None of Gandhi’s companions took up a deep study into the relation between the cotton plant and the spinning process with the fervour and focus of a Ramakrishna or the analytical skills of a Shambu Prasad, another member of our group. None of Gandhi’s contemporaries took his proposition seriously of a science that would not deny but would include the spiritual and aesthetic, a science based on advaita that would treat the other as part of the self. This science would not reject rationality but consider it an instrument to test the validity of belief. ‘Faith is a function of the heart and has to be enforced by reason… the more intense one’s faith is, the more it whets one’s reason’, said Gandhi.

It was the Adilabad conversations that led to the germination of the Malkha idea – of a way of spinning cotton yarn that would respect the cotton fibre, that would acknowledge the influences of soil, weather, nature and human culture on the material and on the process, that would carry the diversity of Indian cotton plants all the way into the woven cloth, so that India would regain its millennia-old capability to make hundreds of different varieties of fabrics. We were convinced that the ability to produce a diversity of cotton fabrics with low cost infrastructure in a low energy process on a gigantic scale was the genius of the Indian civilization, and that this needed to be affirmed by a compatible spinning technology.


What of the cotton farmer? Indian agriculture is a vast patchwork of small farms, spread over a diverse countryside that varies in climate, soils and access to water. The farm, the farmer, the way cotton is grown and the way it is treated, are integral parts of a way of life which is essentially small-scale and diverse in nature. Small-scale farming partners small-scale production. The introduction of spinning machinery designed to suit mass production is an anomaly. The farmer suffers by being forced to grow cotton for this machinery, a single variety that has taken over the cotton fields of India, that needs irrigation and attracts pests, that can’t stand up to the floods and droughts that are endemic to the Indian climate. The hand weaver gets only the one kind of yarn the machines can make, losing the diversity of yarn that underpins regional specialization of fabrics. We have become dependent on a technology that calls the shots, that dominates both farmer and weaver.

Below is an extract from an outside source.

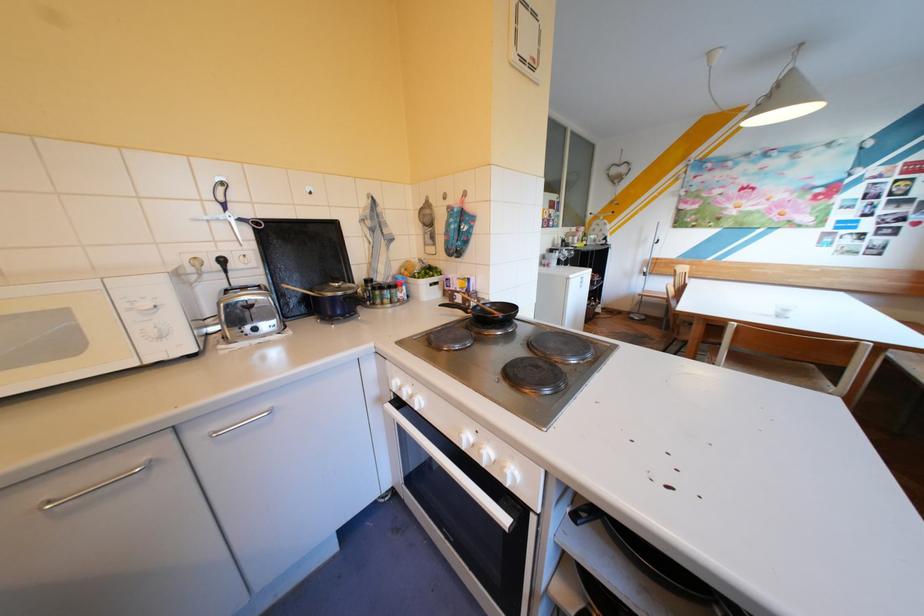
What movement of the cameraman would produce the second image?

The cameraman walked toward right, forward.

Small-scale production is a way to a sympathetic industrialization that does not see differences as divergences from an imposed norm. India can be a pioneer in making cloth without generating greenhouse gases, it can take its own path to modernity, it need not join the anthropocene route to oblivion. All it needs is for us to make spinning machinery to suit the range of cotton plants that India can grow. With that we can again clothe ‘everyone from the Cape of Good Hope to China, man and woman’, as we did four hundred years ago.

We can do it, we can make machines with soul, that will restore the poetry of diversity to Indian cotton fabrics.